PASSAGE PROVIDED:
-- begin --
[Yt-dev] Projection speed improvement patch

Tue Nov 3 19:07:20 PST 2009

Wow, John -- that's simply unacceptable performance on yt's part, both
from a memory and a timing standpoint.

I'd love to take a look at this data, so if you want to toss it my
way, please do so!

On Tue, Nov 3, 2009 at 7:02 PM, John Wise <jwise at astro.princeton.edu> wrote:
> Hi Matt,
>
> That is great news!  About two months ago, I tried doing full projections on
> a 768^3 AMR everywhere (10 levels) on ranger.  But I've had problems running
> out of memory (never really bothered to check memory usage because you can't
> have interactive jobs ... to my knowledge).  I was running with 256 cores
> (512GB RAM should be enough...).  The I/O was taking forever, also.  I ended
> up just doing projections of subvolumes.
>
> But I'll be sure to test your improved version (along with the .harrays
> file) and report back to the list!
>
> Thanks!
> John
>
>
> On 3 Nov 2009, at 15:43, Matthew Turk wrote:
>
>> Hi guys,
>>
>> I just wanted to report one more benchmark which might be interesting
>> for a couple of you.  I ran the same test, with *one additional
>> projected field* on Triton, and it takes 3:45 to project the entire
>> 512^3 L7 amr-everywhere dataset to the finest resolution, projecting
>> Density, Temperature, VelocityMagnitude (requires 3 fields) and
>> Gravitational_Potential.  This is over ethernet, rather than shared
>> memory (I did not use the myrinet interconnect for this test) and it's
>> with an additional field -- so pretty good, I think.
>>
>> There are some issues with processors lagging, but I think they are
>> not a big deal anymore!
>>
>> -Matt
>>
>> On Mon, Nov 2, 2009 at 10:25 PM, Matthew Turk <matthewturk at gmail.com>
>> wrote:
>>>
>>> Hi Sam,
>>>
>>> I guess you're right, without the info about the machine, this doesn't
>>> help much!
>>>
>>> This was running on a new machine at SLAC called 'orange-bigmem' --
>>> it's a 32node machine with a ton of memory available to all the
>>> processors.  I checked memory usage at the end of the run, and after
>>> the projection ahd been save out a few times it was around 1.5 gigs
>>> per node.  I'm threading some outputs of the total memory usage
>>> through the projection code, and hopefully that will give us an idea
>>> of the peak memory usage.
>>>
>>> The file system is lustre, which works well with the preloading of the
>>> data, and I ran it a couple times beforehand to make sure that the
>>> files were in local cache or whatever.
-- end --
DATASET EXTRACT:
-- begin --
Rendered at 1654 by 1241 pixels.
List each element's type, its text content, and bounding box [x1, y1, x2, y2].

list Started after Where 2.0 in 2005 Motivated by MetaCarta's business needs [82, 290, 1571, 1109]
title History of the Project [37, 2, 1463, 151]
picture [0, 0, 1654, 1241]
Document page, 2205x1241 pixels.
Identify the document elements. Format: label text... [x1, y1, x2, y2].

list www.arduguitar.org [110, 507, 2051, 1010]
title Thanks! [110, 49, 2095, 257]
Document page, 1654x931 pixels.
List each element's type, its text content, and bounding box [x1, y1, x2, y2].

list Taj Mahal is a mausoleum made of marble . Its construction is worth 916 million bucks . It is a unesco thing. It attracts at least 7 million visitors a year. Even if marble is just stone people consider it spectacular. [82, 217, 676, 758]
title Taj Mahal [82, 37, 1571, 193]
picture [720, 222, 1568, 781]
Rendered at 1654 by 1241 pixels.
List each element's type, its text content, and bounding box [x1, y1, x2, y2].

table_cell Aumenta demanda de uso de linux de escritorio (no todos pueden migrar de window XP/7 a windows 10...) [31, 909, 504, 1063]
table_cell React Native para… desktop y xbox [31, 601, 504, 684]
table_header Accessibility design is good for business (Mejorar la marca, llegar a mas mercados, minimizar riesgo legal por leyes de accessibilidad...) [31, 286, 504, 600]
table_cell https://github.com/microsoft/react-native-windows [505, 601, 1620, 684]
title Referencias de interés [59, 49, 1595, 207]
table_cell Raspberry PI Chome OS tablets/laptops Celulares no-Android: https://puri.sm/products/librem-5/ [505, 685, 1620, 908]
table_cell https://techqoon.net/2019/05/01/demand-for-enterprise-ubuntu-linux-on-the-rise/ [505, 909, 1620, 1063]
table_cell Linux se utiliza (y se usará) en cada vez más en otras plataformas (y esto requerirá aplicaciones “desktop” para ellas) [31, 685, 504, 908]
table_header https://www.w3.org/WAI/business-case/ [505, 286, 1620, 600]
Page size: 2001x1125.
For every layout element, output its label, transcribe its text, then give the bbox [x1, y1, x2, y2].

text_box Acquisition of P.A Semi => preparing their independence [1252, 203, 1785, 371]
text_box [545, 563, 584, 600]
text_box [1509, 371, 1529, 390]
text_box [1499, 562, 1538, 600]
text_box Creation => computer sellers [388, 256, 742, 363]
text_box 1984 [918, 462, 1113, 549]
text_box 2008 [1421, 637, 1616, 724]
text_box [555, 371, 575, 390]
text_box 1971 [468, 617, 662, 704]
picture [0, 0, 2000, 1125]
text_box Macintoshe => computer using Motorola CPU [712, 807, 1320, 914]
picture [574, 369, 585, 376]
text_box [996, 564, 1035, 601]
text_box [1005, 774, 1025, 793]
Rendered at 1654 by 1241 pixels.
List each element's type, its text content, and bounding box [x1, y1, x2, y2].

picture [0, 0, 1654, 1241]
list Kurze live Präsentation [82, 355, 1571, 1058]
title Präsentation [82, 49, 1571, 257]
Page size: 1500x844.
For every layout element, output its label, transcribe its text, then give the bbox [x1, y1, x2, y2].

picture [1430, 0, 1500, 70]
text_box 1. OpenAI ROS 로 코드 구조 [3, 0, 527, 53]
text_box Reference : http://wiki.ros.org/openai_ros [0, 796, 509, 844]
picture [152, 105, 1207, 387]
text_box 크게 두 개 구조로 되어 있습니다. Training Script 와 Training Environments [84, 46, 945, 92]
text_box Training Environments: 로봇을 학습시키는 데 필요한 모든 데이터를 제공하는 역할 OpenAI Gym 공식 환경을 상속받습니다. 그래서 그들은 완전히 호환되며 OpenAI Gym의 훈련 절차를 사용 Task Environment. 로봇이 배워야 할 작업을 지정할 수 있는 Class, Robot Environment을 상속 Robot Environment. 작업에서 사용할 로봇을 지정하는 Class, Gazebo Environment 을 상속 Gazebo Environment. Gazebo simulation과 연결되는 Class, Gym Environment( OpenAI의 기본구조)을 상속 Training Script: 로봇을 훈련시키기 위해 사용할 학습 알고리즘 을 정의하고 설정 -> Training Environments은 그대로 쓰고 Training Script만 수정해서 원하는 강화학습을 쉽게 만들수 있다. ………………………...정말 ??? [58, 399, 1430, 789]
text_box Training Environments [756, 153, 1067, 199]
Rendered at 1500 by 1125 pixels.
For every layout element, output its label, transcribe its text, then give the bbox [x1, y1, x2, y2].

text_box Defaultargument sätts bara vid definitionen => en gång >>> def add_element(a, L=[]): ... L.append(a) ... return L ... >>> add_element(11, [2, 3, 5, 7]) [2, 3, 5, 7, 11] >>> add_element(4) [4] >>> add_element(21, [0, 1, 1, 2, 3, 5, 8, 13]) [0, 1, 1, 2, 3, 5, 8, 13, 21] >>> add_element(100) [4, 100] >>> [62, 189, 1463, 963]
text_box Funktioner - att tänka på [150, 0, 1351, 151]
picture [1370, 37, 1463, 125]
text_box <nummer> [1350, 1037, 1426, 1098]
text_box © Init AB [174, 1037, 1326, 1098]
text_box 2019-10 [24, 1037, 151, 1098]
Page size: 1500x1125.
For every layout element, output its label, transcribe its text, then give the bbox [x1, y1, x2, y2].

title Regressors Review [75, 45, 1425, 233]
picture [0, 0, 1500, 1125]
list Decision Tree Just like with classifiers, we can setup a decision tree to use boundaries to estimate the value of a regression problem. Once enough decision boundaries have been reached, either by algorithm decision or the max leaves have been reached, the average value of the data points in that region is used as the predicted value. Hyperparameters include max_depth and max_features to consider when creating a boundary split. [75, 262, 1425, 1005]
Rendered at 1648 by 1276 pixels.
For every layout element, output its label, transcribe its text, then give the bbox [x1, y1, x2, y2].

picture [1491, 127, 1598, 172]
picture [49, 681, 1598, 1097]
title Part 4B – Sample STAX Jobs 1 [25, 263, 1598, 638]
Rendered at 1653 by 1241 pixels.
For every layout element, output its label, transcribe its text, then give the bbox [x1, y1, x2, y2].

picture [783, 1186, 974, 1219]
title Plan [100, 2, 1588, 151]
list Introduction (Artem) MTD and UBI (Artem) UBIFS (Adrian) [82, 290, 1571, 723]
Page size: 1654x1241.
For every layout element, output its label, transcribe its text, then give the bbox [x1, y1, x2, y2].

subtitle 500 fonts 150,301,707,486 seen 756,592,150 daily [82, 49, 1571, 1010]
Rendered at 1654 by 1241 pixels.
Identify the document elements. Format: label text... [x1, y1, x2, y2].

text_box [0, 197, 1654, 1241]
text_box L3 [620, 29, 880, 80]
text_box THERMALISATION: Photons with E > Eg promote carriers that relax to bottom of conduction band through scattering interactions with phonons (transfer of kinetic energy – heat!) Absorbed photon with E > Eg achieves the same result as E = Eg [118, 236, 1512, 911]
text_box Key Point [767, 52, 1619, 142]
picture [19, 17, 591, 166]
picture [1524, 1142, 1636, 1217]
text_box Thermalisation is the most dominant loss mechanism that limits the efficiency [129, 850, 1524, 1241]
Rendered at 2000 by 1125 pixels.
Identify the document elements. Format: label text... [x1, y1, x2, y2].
-- end --
WRITTEN EXERCISE A: In the projection speed thread, how many cores was John running with when he tried full projections on ranger?
WRITTEN EXERCISE B: Carry on the mailing-list thread about projection speed, starting after its last sentence.

FINAL RESULT A: 256 cores

FINAL RESULT B:
>>>
>>> So the communication was via shared memory, which while still an MPI
>>> interface is much closer to ideal.  I will be giving it a go on a
>>> cluster tomorrow, after I work out some kinks with data storage.  I've
>>> moved the generation of the binary hierarchies into yt -- so if you
>>> don't have one, rather than dumping the hierarchy into the .yt file,
>>> it will dump it into the .harrays file.  This way if anyone else
>>> writes an interface for the binary hierarchy method, we can all share
>>> it.  (I think it would be a bad idea to have Enzo output a .yt file.
>>> ;-)  The .yt file will now exist solely to store objects, not any of
>>> the hierarchy info.
>>>
>>> -Matt
>>>
>>> On Mon, Nov 2, 2009 at 10:13 PM, Sam Skillman <72Nova at gmail.com> wrote:
>>>>
>>>> Hi Matt,
>>>> This is awesome.  I don't think anyone can expect much faster for that
>>>> dataset.  I remember running projections just a year or so ago on this
>>>> data
>>>> and it taking a whole lot more time (just reading in the data took
>>>> ages).
>>>>  What machine were you able to do this on?  I'm mostly curious about the
>>>> memory it used, or had available to it.
>>>> In any case, I'd say this is a pretty big success, and the binary
>>>> hierarchies are a great idea.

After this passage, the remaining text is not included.